▶ **STATED EXERCISE 1**
In the faith text, list the three things it says I do when I am my own Lord and God instead of yielding to Jesus Christ.

God does not offer us things but a relationship with Him. This relationship is based upon agape love, love which is self sacrificial. John reminds us in I John 4 that He loves us so much that He sent Jesus in order that we might have eternal life through Him. Only when we have accepted God’s relationship of love can we really begin to truly love each other.

“What I devote my life to is my God.” Either Jesus is “My Lord and my God,” or I am my own Lord and God. Either I take charge of my life, set

individual, personal priorities, and direct my interests; or I yield control of my life to Jesus Christ and let Him set my priorities and direct my interests. Who is your God? You or Jesus Christ?

God initiates restoring our lost relationship with Him, but each one of us is faced with a personal decision to accept or reject His offer. Just like Joshua we must: “Choose this day whom we will serve. . .” [Joshua 24:15]. “Justifying Grace is that stage of grace operative in us deciding to accept the relationship God offers us.” It is the moment I say “yes” to God. “When we say “yes” to God, our lives begin anew in grace.”

▶ **STATED EXERCISE 2**
Output the stretch of the rows from the line containing "Q: Count the cookies on the cooling racks." through the end of the rows as a Markdown table with the columns Nr and Line, one line per table row. Leave out the pictures and any blank lines.

▶ **RAW DATA**
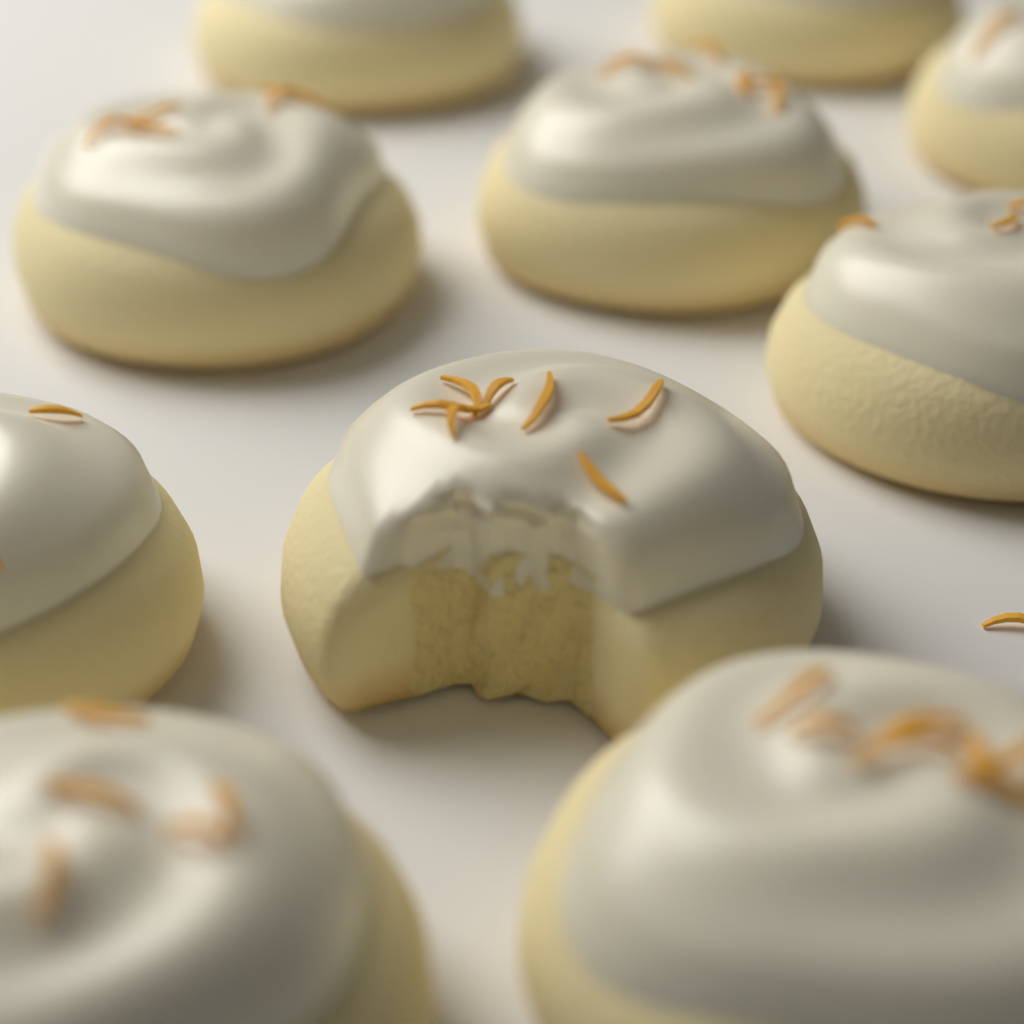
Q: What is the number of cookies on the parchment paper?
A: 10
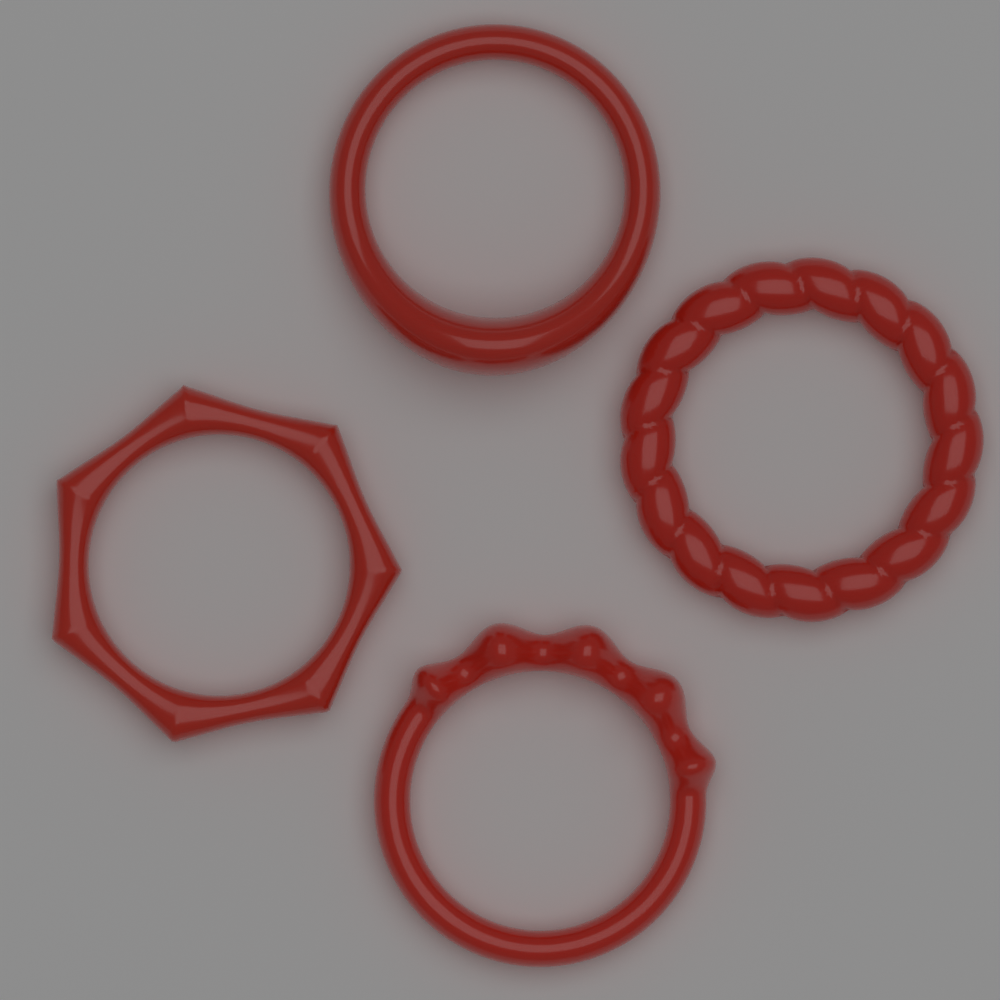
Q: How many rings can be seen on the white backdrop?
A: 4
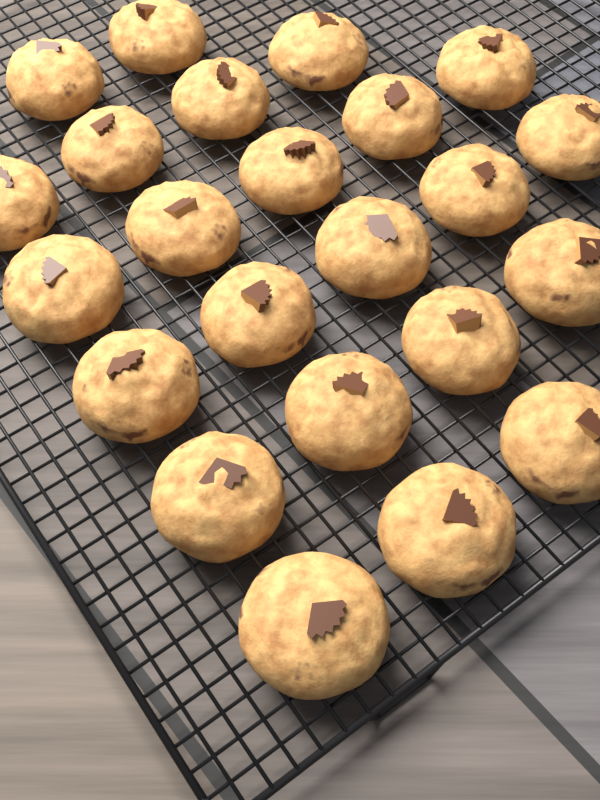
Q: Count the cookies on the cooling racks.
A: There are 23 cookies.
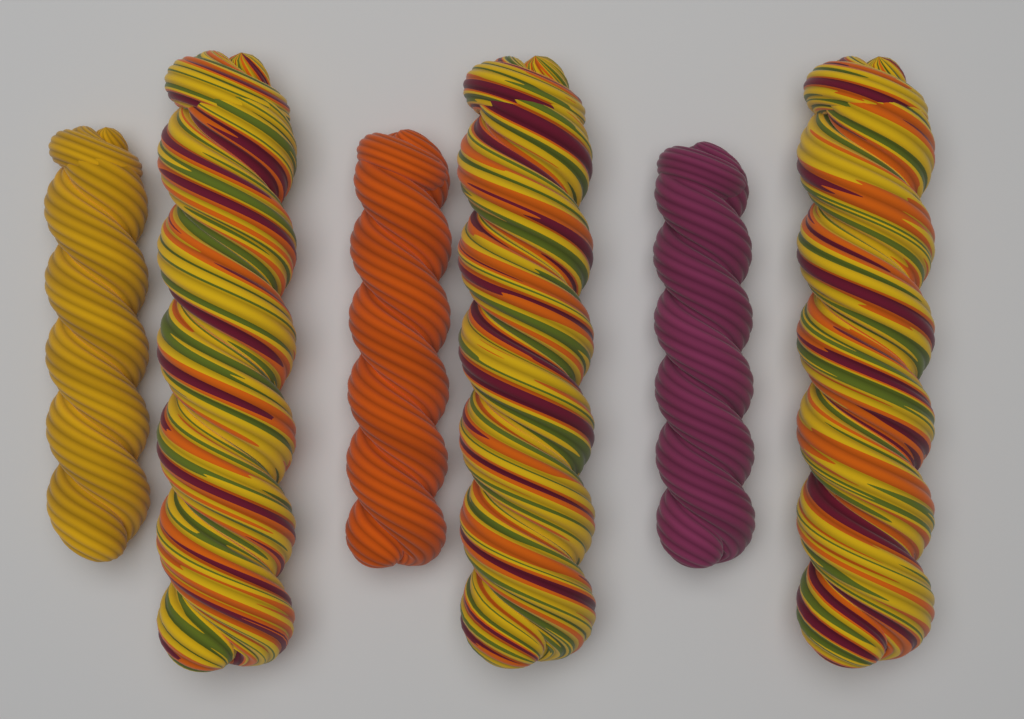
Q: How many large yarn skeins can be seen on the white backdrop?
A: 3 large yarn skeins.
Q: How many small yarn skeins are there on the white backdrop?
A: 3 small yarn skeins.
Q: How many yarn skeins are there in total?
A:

▶ **RESPONSE 1**
- take charge of my life
- set individual, personal priorities
- direct my interests

▶ **RESPONSE 2**
| Nr | Line |
|---|---|
| 1 | Q: Count the cookies on the cooling racks. |
| 2 | A: There are 23 cookies. |
| 3 | Q: How many large yarn skeins can be seen on the white backdrop? |
| 4 | A: 3 large yarn skeins. |
| 5 | Q: How many small yarn skeins are there on the white backdrop? |
| 6 | A: 3 small yarn skeins. |
| 7 | Q: How many yarn skeins are there in total? |
| 8 | A: |